Dans une Autriche prospère mais insécurisée par la crise migratoire, il est, à l'automne 2015, un des premiers ténors européens à critiquer la politique d'accueil de la chancelière allemande Angela Merkel, prônant - et obtenant - la fermeture de la route des Balkans.
"Nous avons eu raison de fermer la route des Balkans et je me battrai pour que l'axe méditerranéen soit fermé aussi", a-t-il répété tout au long de sa campagne.
M. Kurz a par ailleurs adopté une ligne dure vis-à-vis du président turc Recep Tayyip Erdogan, faisant de l'Autriche le seul pays de l'UE à exiger la fin des négociations d'adhésion de la Turquie.
Sa fonction régalienne lui a toutefois aussi permis d'éviter de mettre les mains dans le cambouis de la gouvernance quotidienne, selon ses détracteurs, qui ont à plusieurs reprises critiqué le "flou" de son programme.
Le précédent Haider
A la différence de M. Macron, son aîné de neuf ans, porté à la présidence française par un mouvement qu'il avait créé de toutes pièces, Sebastian Kurz a pris le contrôle d'une formation existante qu'il a refaçonnée à sa main.
Exit la couleur noire symbole des conservateurs, remplacée par un turquoise pâle.
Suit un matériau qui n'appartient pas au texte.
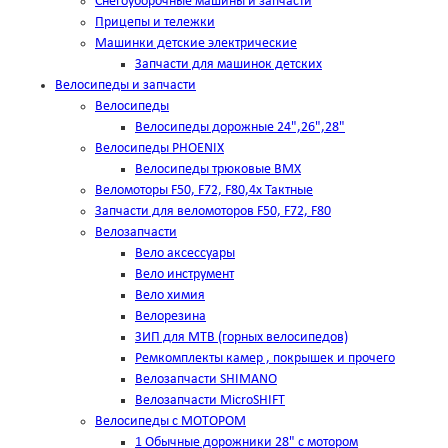
Снегоуборочные машины и запчасти
Прицепы и тележки
Машинки детские электрические
Запчасти для машинок детских
Велосипеды и запчасти
Велосипеды
Велосипеды дорожные 24",26",28"
Велосипеды PHOENIX
Велосипеды трюковые BMX
Веломоторы F50, F72, F80,4х Тактные
Запчасти для веломоторов F50, F72, F80
Велозапчасти
Вело аксессуары
Вело инструмент
Вело химия
Велорезина
ЗИП для MTB (горных велосипедов)
Ремкомплекты камер , покрышек и прочего
Велозапчасти SHIMANO
Велозапчасти MicroSHIFT
Велосипеды с МОТОРОМ
1 Обычные дорожники 28" с мотором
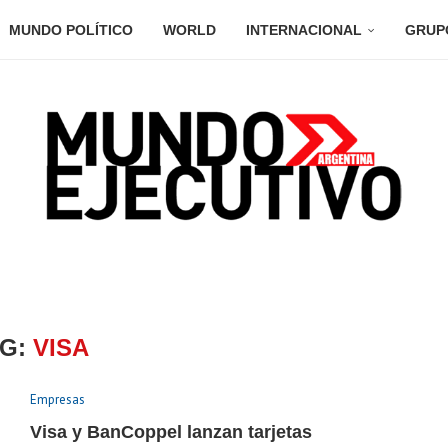
MUNDO POLÍTICO
WORLD
INTERNACIONAL
GRUP
AG:
VISA
Empresas
Visa y BanCoppel lanzan tarjetas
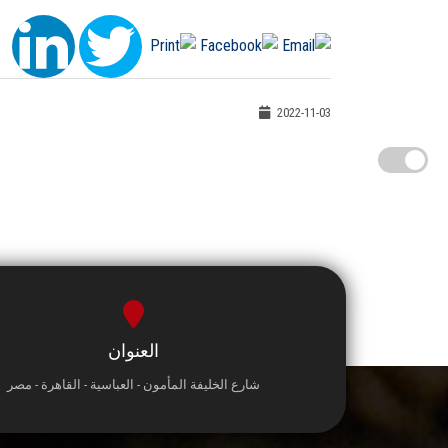
2022-11-03
العنوان
شارع الخليفة المأمون - العباسية - القاهرة - مصر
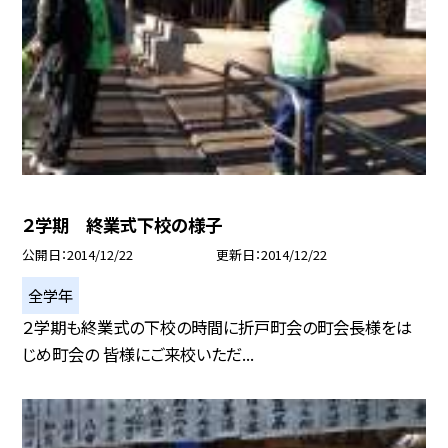
２学期 終業式下校の様子
公開日
2014/12/22
更新日
2014/12/22
全学年
２学期も終業式の下校の時間に折戸町会の町会長様をは
じめ町会の 皆様にご来校いただ...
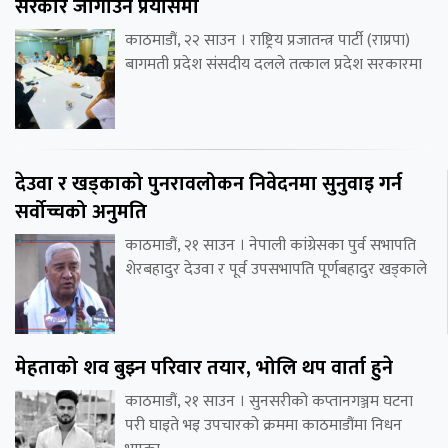
सरकार जोगाउने प्रयासमा
काठमाडौं, २२ साउन । राष्ट्रिय प्रजातन्त्र पार्टी (राप्रपा)
बागमती प्रदेश संसदीय दलले तत्काल प्रदेश सरकारमा
देउवा र खड्काको पुनरावलोकन निवेदनमा सुनुवाइ गर्न
सर्वोच्चको अनुमति
काठमाडौं, २१ साउन । नेपाली कांग्रेसका पुर्व सभापति
शेरबहादुर देउवा र पूर्व उपसभापति पूर्णबहादुर खड्काले
मेहताको शव बुझ्न परिवार तयार, भोलि थप वार्ता हुने
काठमाडौं, २१ साउन । सुनसरीको कप्तानगञ्जम घटना
परी घाइते भइ उपचारको क्रममा काठमाडौंमा निधन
La mention ÖVP elle-même a été escamotée, au profit de l'appellation "Liste Kurz".
L'avènement de celui qu'une presse partagée entre admiration et ironie qualifie de "Messie" ou de "Kaiser" n'est pas sans rappeler Jörg Haider, le flamboyant leader d'extrême droite mort dans un accident de voiture en 2008.
Arrivé à la tête d'un FPÖ moribond, celui-ci en avait fait le deuxième parti du pays, lui permettant d'intégrer un gouvernement conservateur en 2000.
Si le politologue français Patrick Moreau n'hésite pas à qualifier aujourd'hui le jeune dirigeant de "Haider light", M. Kurz n'en reste pas moins un partisan affiché du maintien de l'Autriche dans l'UE et n'a jamais été impliqué dans aucun dérapage raciste.